**What this task involves**
Starting at the line that contains "Sledujte informácie z nášh" and stopping after the line that contains "tává stále velice", rewrite the entries as a numbered list, skipping any blank lines. Leave the pictures out of your answer.
Task inputs section start
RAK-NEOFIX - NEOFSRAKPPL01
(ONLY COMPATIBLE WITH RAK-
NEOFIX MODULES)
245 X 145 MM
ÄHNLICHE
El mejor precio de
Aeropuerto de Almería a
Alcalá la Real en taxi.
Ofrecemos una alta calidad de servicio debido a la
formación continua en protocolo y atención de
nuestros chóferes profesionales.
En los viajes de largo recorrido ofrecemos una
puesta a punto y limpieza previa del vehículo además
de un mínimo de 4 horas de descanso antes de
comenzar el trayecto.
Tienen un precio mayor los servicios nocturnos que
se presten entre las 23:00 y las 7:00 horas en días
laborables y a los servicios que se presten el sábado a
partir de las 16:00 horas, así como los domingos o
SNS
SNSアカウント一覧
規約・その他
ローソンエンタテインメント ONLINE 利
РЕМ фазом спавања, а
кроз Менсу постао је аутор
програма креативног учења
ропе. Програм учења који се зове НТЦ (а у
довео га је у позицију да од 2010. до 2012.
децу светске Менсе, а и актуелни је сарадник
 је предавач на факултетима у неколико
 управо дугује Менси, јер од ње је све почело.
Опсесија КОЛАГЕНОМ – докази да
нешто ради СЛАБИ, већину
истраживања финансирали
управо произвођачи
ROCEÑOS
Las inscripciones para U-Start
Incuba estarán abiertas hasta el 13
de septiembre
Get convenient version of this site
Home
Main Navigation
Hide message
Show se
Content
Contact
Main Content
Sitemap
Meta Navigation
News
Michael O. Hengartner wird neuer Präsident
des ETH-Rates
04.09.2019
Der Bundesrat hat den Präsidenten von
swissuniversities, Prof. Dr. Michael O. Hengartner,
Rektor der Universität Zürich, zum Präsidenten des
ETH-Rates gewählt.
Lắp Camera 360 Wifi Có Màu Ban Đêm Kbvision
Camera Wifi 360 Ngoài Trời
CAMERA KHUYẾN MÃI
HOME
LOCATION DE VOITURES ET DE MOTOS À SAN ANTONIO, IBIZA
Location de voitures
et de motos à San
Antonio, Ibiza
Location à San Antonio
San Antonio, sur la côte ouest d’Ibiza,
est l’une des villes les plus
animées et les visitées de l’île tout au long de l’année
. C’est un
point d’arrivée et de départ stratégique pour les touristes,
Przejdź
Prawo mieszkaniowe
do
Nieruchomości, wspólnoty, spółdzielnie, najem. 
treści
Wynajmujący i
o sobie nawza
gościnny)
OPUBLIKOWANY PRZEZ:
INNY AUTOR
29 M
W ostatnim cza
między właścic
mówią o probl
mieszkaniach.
Task inputs section end
Task inputs section start
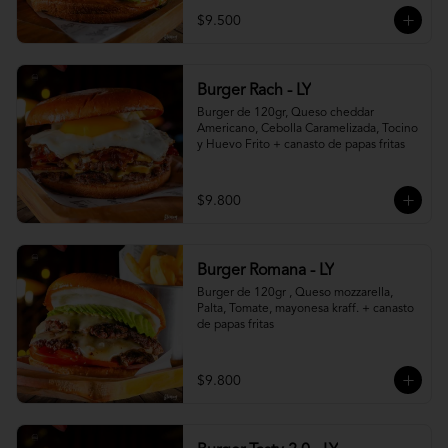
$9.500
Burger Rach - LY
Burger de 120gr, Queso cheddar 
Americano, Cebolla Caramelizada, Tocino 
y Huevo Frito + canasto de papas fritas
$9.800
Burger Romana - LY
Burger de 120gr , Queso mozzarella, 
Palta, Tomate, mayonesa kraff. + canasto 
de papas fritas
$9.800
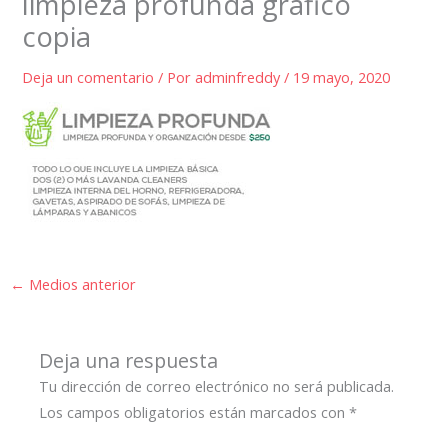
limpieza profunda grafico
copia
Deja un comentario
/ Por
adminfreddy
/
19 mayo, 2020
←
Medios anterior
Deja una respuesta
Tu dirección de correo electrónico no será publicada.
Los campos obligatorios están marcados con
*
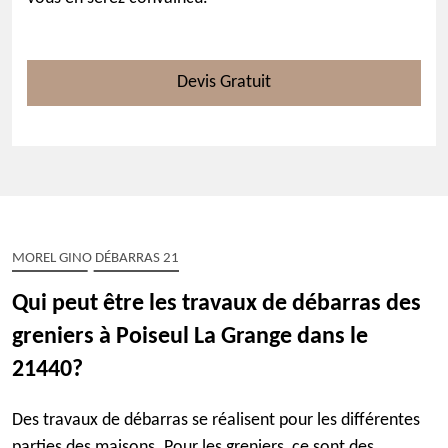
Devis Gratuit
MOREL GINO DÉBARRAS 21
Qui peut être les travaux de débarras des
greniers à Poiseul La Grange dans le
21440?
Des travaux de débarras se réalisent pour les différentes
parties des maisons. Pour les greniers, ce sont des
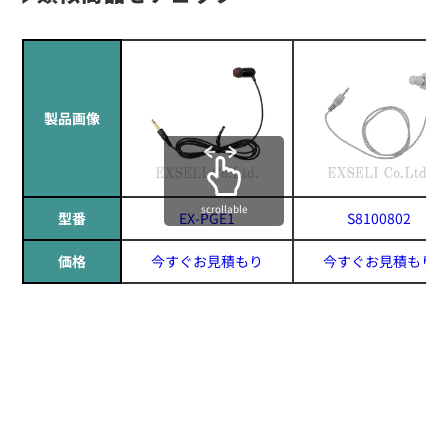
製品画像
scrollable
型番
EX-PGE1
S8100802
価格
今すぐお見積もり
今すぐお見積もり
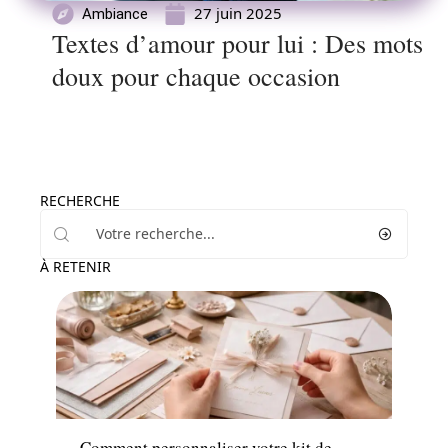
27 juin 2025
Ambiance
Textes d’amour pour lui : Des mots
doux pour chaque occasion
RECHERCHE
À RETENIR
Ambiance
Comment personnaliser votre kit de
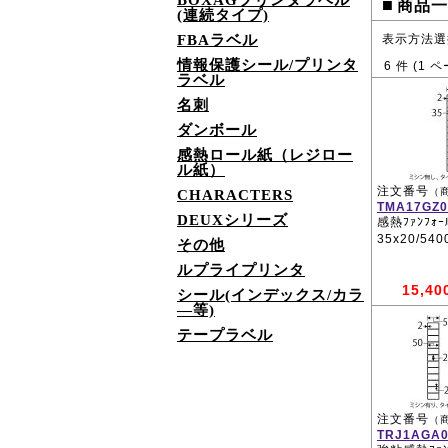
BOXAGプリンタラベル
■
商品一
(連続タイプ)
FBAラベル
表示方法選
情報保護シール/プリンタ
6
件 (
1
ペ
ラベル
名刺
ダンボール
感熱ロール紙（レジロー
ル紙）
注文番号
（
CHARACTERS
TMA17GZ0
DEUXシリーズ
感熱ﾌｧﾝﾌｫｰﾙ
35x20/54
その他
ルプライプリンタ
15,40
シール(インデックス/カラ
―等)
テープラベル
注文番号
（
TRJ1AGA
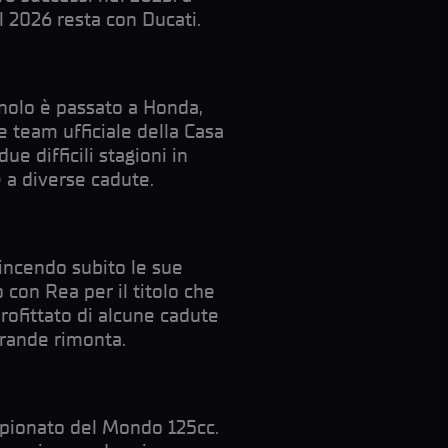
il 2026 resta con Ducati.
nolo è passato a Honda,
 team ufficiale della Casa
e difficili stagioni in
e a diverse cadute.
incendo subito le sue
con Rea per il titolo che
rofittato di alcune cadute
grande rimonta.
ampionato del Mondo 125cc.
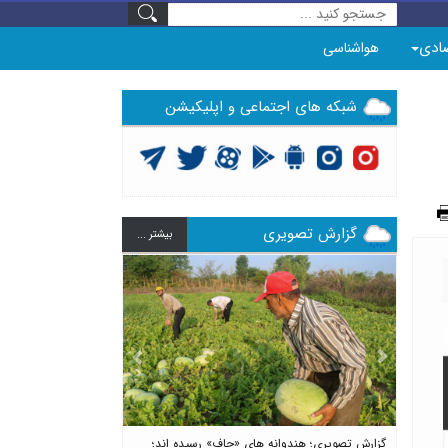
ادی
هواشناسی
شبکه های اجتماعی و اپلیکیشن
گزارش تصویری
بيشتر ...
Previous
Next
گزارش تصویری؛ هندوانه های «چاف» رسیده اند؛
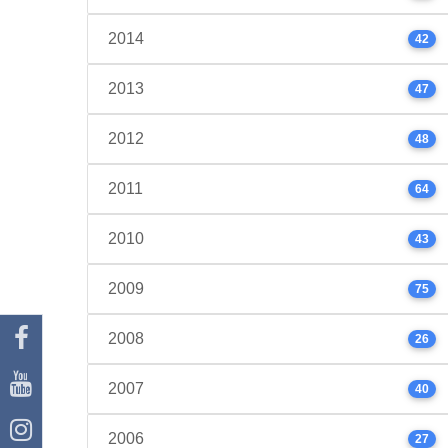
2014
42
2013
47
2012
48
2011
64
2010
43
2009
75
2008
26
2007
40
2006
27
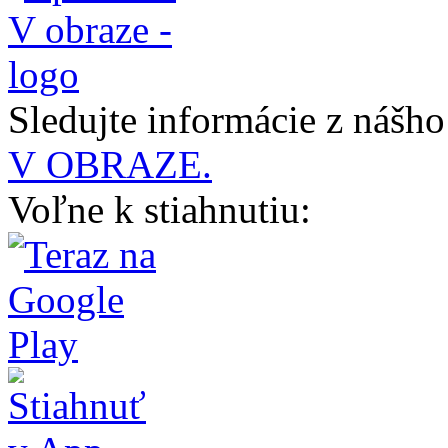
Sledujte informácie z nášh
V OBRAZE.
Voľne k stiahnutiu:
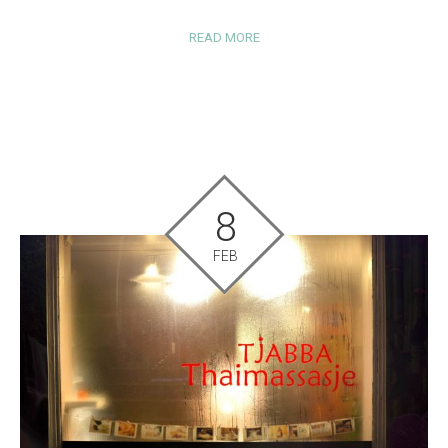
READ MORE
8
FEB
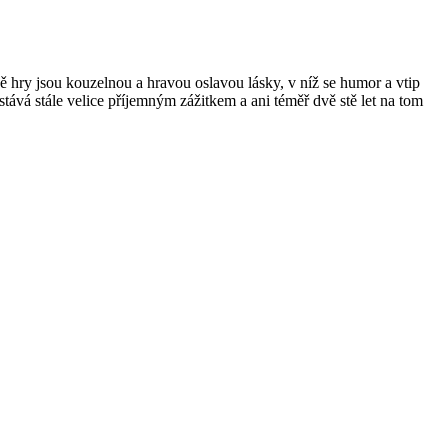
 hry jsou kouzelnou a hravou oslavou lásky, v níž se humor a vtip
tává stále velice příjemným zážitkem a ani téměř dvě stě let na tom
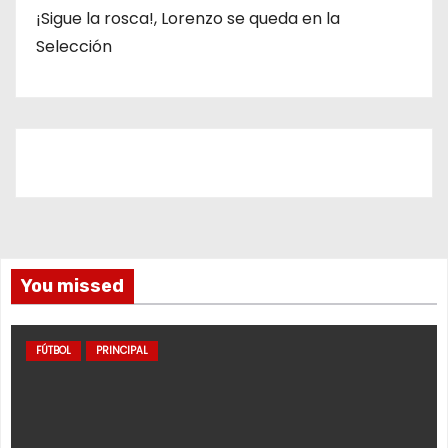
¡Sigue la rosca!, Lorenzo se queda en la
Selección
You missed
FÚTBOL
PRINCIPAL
Task inputs section end
Task inputs section start
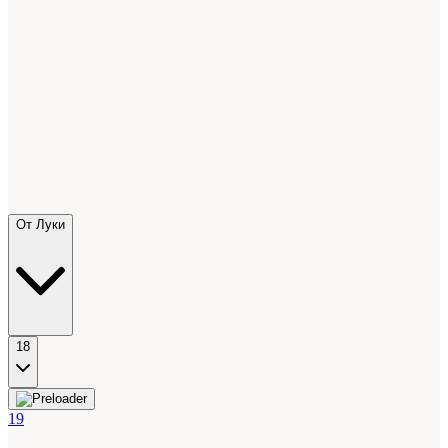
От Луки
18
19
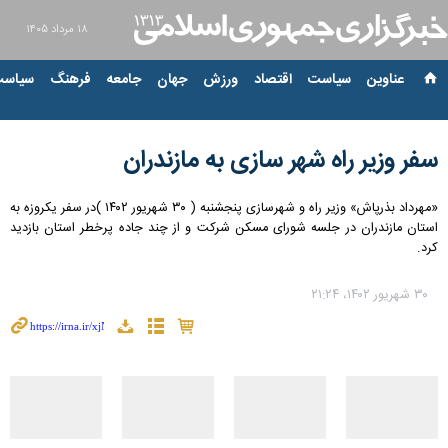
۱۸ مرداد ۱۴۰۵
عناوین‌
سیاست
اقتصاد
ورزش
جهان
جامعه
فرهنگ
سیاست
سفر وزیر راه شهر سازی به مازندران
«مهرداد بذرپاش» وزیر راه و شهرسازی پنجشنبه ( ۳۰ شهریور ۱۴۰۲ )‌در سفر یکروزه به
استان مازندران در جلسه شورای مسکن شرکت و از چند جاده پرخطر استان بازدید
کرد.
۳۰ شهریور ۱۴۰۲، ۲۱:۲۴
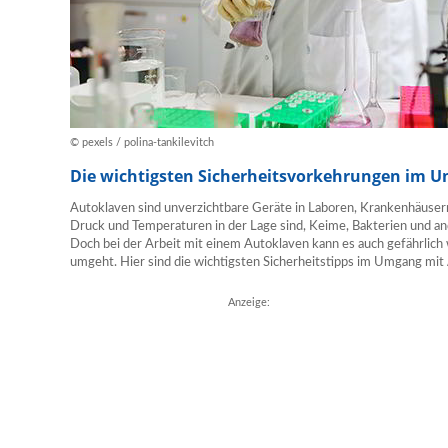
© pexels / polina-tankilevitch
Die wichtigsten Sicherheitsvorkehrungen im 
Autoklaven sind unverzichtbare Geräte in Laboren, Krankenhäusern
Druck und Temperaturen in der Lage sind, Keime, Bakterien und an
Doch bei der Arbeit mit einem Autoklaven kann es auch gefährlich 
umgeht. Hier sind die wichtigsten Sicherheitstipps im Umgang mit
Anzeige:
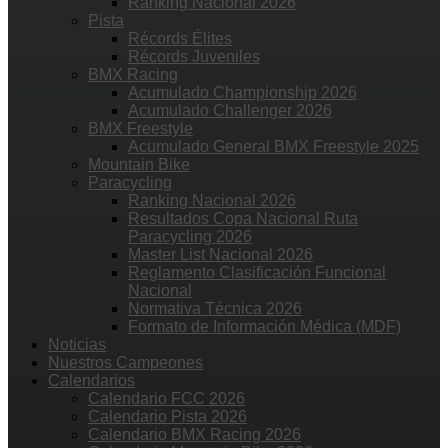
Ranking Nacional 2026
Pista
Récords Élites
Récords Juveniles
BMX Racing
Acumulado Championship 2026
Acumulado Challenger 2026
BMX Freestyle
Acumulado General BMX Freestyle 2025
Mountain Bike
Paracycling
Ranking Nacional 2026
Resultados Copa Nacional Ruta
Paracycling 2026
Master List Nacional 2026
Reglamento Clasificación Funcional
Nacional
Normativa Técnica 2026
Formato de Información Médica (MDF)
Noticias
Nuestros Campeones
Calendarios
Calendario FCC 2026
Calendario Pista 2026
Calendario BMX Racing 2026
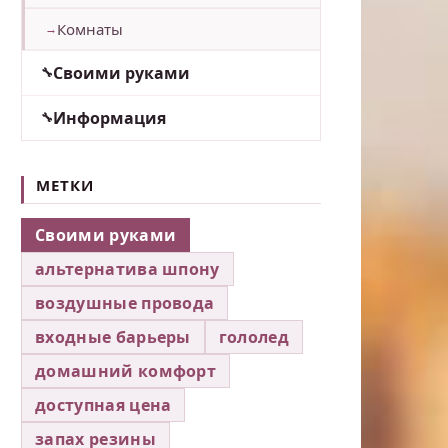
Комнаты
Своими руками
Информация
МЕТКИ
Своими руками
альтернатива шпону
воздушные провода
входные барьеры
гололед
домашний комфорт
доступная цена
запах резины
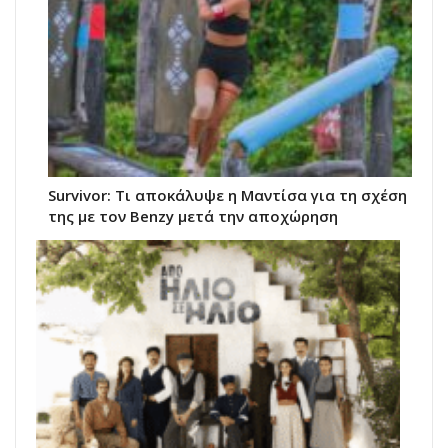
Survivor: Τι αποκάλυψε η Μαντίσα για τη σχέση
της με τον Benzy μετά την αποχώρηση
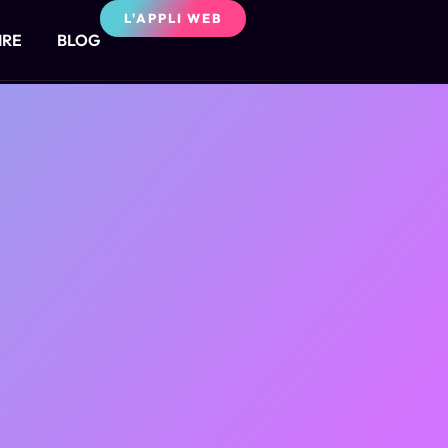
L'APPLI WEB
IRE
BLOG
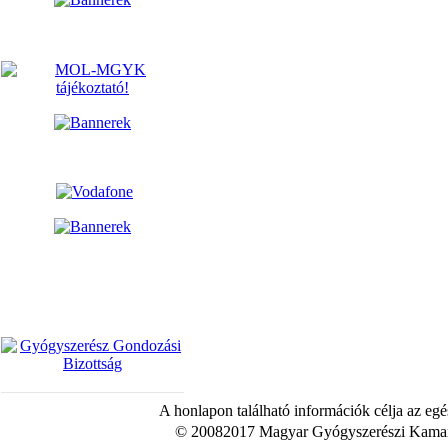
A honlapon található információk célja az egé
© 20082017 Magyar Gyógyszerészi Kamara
Task inputs section end
**Expected output**
1. Sledujte informácie z nášh
2. V OBRAZE.
3. Voľne k stiahnutiu:
4. READ MORE
5. 8
6. FEB
7.  hry jsou kouzelnou a hravou oslavou lásky, v níž se humor a vtip
8. tává stále velice příjemným zážitkem a ani téměř dvě stě let na tom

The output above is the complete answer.